The price of the additional second was exacted from the one who bore the risk. The closer the time of the encounter approaches zero between the moment Loehmann exits the vehicle and subsequently fires his weapon, the more risk he is placing on the citizen. The more time he allows to pass, the more risk he is placing on himself of a Type II error; the error of assuming the person not to be a threat when he is a threat. The police must be required to bear some risk in these enounters. And we know that they often do and pay for it with their lives. But when confronting a citizen it cannot be that the citizen must always assume all of the risk of the encounter. It is not “When in doubt, fire” but rather “When in doubt, hold fire.” Loehmann was aware, or should have been, the suspect was a juvenile- that much information was relayed by the dispatcher. He was owed more than under two seconds of time before taking his life. By failing to give adequate time to verify the situation, Loehmann failed to bear any of the risk and should bear the penalty for getting it wrong.

Miscellany. The prosecutor also stated that because the gun was sitting out on the ground, it was conclusive evidence that Rice had been reaching for the gun. First, I don’t believe that’s true. A gun, if in a waistband, can simply fall out. But why was Rice reaching for his pellet gun? We know that the police involved thought it was a real gun. Why on earth would Rice reach for his pellet gun to confront a man with an actual gun? He was acting foolishly up to that point but, unless he was delusional, there would have been no reason to. Though I’ll concede it’s possible he was reaching for the gun in an attempt to drop the gun too, thinking that he was in trouble for using it. Here his intent would have been innocent, but it could have reasonably been interperted as hostile. Still, while police are trained to say, “He was going for his waistband” as practically a reflex in these situations, it does not actually make sense here. Either Rice’s movements could reasonably be interepted as such or Loehmann was mistaken.

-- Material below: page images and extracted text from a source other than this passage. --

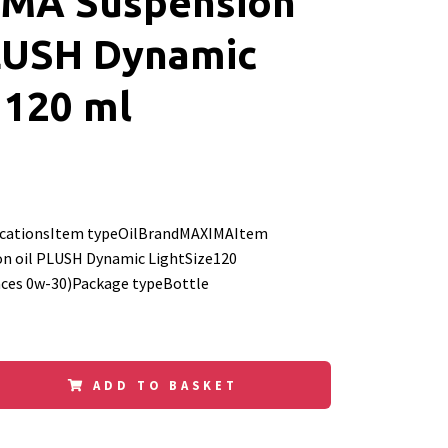
MA Suspension
PLUSH Dynamic
 120 ml
ficationsItem typeOilBrandMAXIMAItem
n oil PLUSH Dynamic LightSize120
ces 0w-30)Package typeBottle
ADD TO BASKET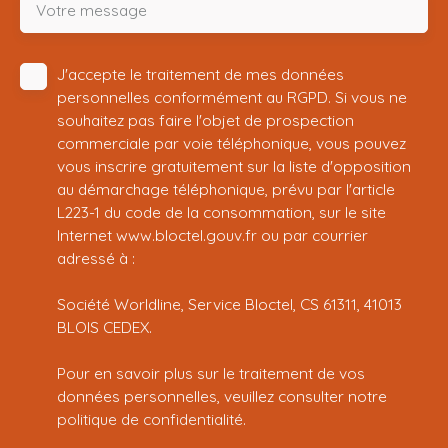
Votre message
J'accepte le traitement de mes données
personnelles conformément au RGPD. Si vous ne
souhaitez pas faire l'objet de prospection
commerciale par voie téléphonique, vous pouvez
vous inscrire gratuitement sur la liste d'opposition
au démarchage téléphonique, prévu par l'article
L223-1 du code de la consommation, sur le site
Internet www.bloctel.gouv.fr ou par courrier
adressé à :
Société Worldline, Service Bloctel, CS 61311, 41013
BLOIS CEDEX.
Pour en savoir plus sur le traitement de vos
données personnelles, veuillez consulter notre
politique de confidentialité
.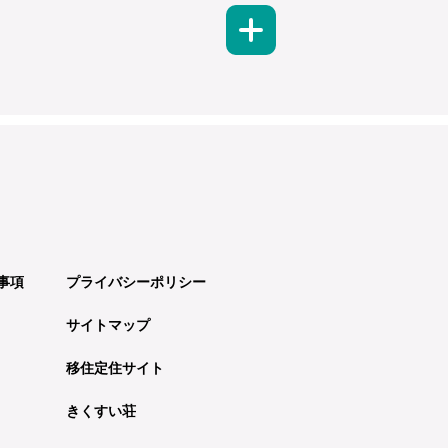
事項
プライバシーポリシー
サイトマップ
移住定住サイト
きくすい荘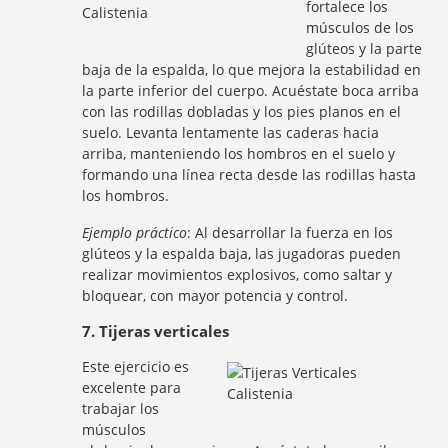
fortalece los
músculos de los
glúteos y la parte
baja de la espalda, lo que mejora la estabilidad en
la parte inferior del cuerpo. Acuéstate boca arriba
con las rodillas dobladas y los pies planos en el
suelo. Levanta lentamente las caderas hacia
arriba, manteniendo los hombros en el suelo y
formando una línea recta desde las rodillas hasta
los hombros.
Ejemplo práctico
: Al desarrollar la fuerza en los
glúteos y la espalda baja, las jugadoras pueden
realizar movimientos explosivos, como saltar y
bloquear, con mayor potencia y control.
7. Tijeras verticales
Este ejercicio es
excelente para
trabajar los
músculos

City policy. It’s wholly irrelevant what Cleveland PD’s policy was on active shooters. To engage? In what way? It seems to me that people are citing this as justification for essentially taking a person out regardless of the circumstances. Now, think of what evidence the police had that there was an immediate danger- a phone call. That’s it. So I could be standing in my street, and a neighbor upset with me could call the police and allege I was waving a gun at people. I am now placed in the “Active shooter” box. Are police allowed to drive up and kill me immediately? No, the law controls, not any policy. They must make an attempt to determine whether I am in fact a threat and to get me to lawfully comply with an arrest. They cannot take my life because their policy says to engage active shooters and someone alleges I am an active shooter.

Charles Blow has made the strong point that there were still children and people in the area of Rice as he was taking his pellet gun out and scaring others. In fact in the first video above, you can see a person sitting near Rice in the pavillion just before police arrive. In other words- the people in the area knew there was no danger. Officers Loehmann and Garmback, had they taken a moment to survey the area would have realized this was the case, and should have lowered their aggressive posture as a result. If you compress the time frame down to the two seconds of the encounter, it does become a little hazy as to whether the shooting was justified. If you back up a bit, you realize that the officers here did not have to approach the situation as they did, car speeding to a stop and guns blazing on exit without time to properly assess and think. They negligently created the circumstances that led to Rice’s death.

People are not upset enough about this case. It is not merely a tragedy. It is, regardless of criminal liability for Loehmann, the result of systemic negligence, corruption with the grand jury process, and a culture of over aggressive policing. We should demand better of law enforcement.